Menos exposição, mais monitorização
Precisamente para evitar que essa divulgação indiscriminada de fotografias constitua uma ameaça a direitos basilares, como a preservação da imagem ou da reserva da vida privada, é que a psicóloga Isabel Castro defende um "equilibro" na forma como se olha para as tecnologias. "Se por um lado, devemos educar para a sua correta utilização, por outro, não podemos esquecer de monitorizar o acesso aos meios digitais disponíveis", finaliza.
Outro caso
Citando extratos do acórdão sobre o caso do major Brazão e da TVI, a Relação de Lisboa absolveu, em março, a mãe de uma menor do crime de fotografias ilícitas, concluindo também que, "ao torná-la acessível ao público em geral o dono da imagem perde o controlo sobre o seu uso e não se pode opor à sua divulgação", desde que para fins lícitos e legítimos.

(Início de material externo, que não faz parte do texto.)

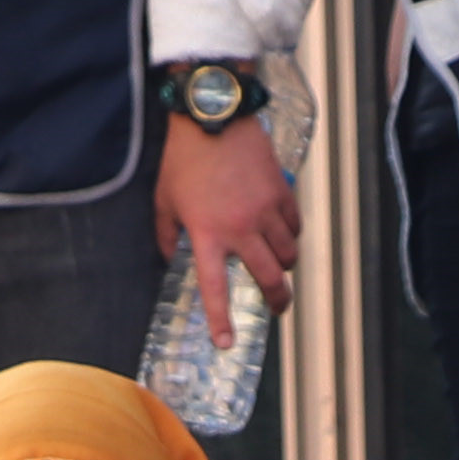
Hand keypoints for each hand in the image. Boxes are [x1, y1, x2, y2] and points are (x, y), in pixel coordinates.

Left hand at [157, 117, 297, 339]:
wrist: (214, 116)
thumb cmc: (184, 158)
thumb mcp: (164, 200)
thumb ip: (166, 234)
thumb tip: (171, 256)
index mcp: (207, 234)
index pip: (215, 288)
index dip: (221, 320)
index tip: (227, 343)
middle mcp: (240, 228)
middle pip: (269, 278)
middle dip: (277, 300)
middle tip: (277, 308)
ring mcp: (265, 210)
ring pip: (288, 253)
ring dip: (285, 265)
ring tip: (279, 266)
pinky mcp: (281, 191)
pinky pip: (295, 224)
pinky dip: (292, 234)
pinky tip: (283, 232)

Para mostrar que a atual companheira do ex-marido era uma má influência para a filha, a mãe da criança foi ao perfil de Facebook da madrasta e retirou fotografias onde esta teria, alegadamente, comportamentos censuráveis que depois juntou a um processo de alteração de responsabilidades parentais. Com as fotos pretendia mostrar o seu desagrado com as "publicações da assistente na rede social Facebook, que evidenciavam uma postura pública contrastante com as orientações educativas que a ora arguida dava à sua filha menor, já que esta desde o convívio com a assistente passou a ter uma linguagem e maneirismos impróprios". Argumentou que a junção das fotos foi a única forma que encontrou para descrever a postura da madrasta e como esta se apresentava.
A mulher acabou acusada pelo crime de fotografias ilícitas, mas foi absolvida duas vezes. Para as juízas da Relação, a queixosa é que tornou públicas as imagens. "Foram tornadas públicas pela assistente, na sua página do Facebook e, a partir desse momento, a sua utilização, desde que lícita, não é proibida por lei. Tanto foi tornada pública que essa operação, realizada pela assistente, é comummente designada como publicação e partilha. E a utilização foi lícita, pois destinava-se a servir como meio de prova numa ação", argumentaram.
As juízas concluem que "não há qualquer lesão do direito à imagem da assistente a qual dispôs do mesmo legitimamente, pelo que não há lugar à indemnização pedida".